Whatever it is, Stonecutters Bridge promises to be a major engineering feat. When it is completed in 2009, it will be the world’s longest single-span cable-stayed bridge. At night, lights will illuminate the below-deck cross girders and the bridge’s towers — nearly 300 metres high at their peak — to lend it a striking luminescence reserved for architectural majesty. The design, decided on after an international competition in 2000, has been featured on the Discovery Channel’s Extreme Engineering television show, and the government hopes it will become another major landmark.
The bridge and its roads will also be directly connected to the container terminals at Stonecutters and Tsing Yi islands. The bridge also will provide direct access to container terminals in Kwai Chung. “Its completion will hence improve the traffic condition in the port area and its vicinity, increase the capability of the road system in handling traffic incidents affecting the operation of the port especially after typhoons, and help meet the future growth of port traffic,” the government said.
One surprising aspect of the Stonecutters Bridge project is the relative lack of strident opposition. At a time when the government has come under fire for the destruction of the Star Ferry Pier, the planned demolition of Queen’s Pier; the ‘redevelopment’ of historic Lee Tung Street, otherwise known as ‘Wedding Card Street’; and for its plan to build a massive government complex on the last piece of harbour-front land in Central, opposing forces have been noticeably mute when it comes to the bridge.
That could have something to do with its paradoxically low profile. The bridge has been under construction since 2004, but few experts or interest groups know enough about it to comment publicly.
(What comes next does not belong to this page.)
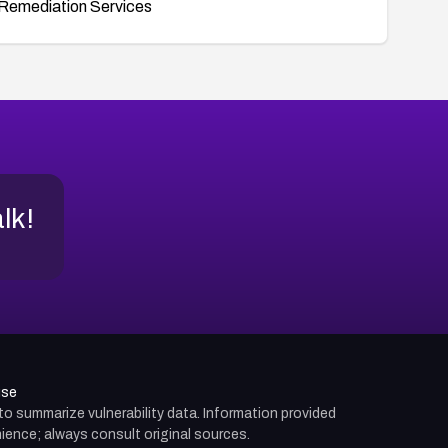
Remediation Services
alk!
use
d to summarize vulnerability data. Information provided
ience; always consult original sources.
No urban planning or geography academics at the University of Hong Kong University and the Chinese University approached for interviews felt comfortable commenting on the project. It was the same for Friends of the Earth. Interview requests lodged by phone and email with the Conservancy Association went unanswered. And if column inches are any indication of a legislator’s passions on an issue, it would seem there’s nary a murmur of anti-bridge excitement among the members of the legislative council, who have had nothing to say about the project in the English-language press.
But the fact is that the territory’s citizens have very little voice in public policy, partly as a result of Hong Kong’s lack of direct elections and very little representation. Although public debate stopped the West Kowloon Cultural Center last year, a 40-hectare, HK$24 billion project, by and large the government has been able to push through its other projects with impunity, including the filling in of Victoria Harbor in front of Central. It is extremely difficult for citizens to learn how public agencies redevelop land outside public scrutiny.
Stonecutters Bridge, for instance, is even more expensive than the controversial Gravina Bridge in Alaska, which did become known as the bridge to nowhere after it was proposed by Alaska Sen. Ted Stevens. Critics of the project have included heavyweights such as US Presidential candidate and Republican senator John McCain. Gravina Bridge, if it is ever built, will be almost as long as San Francisco’s Golden Gate Bridge and 24 metres taller than New York’s Brooklyn Bridge. The price tag? A mere US$315 million — US$35 million less than Stonecutters Bridge.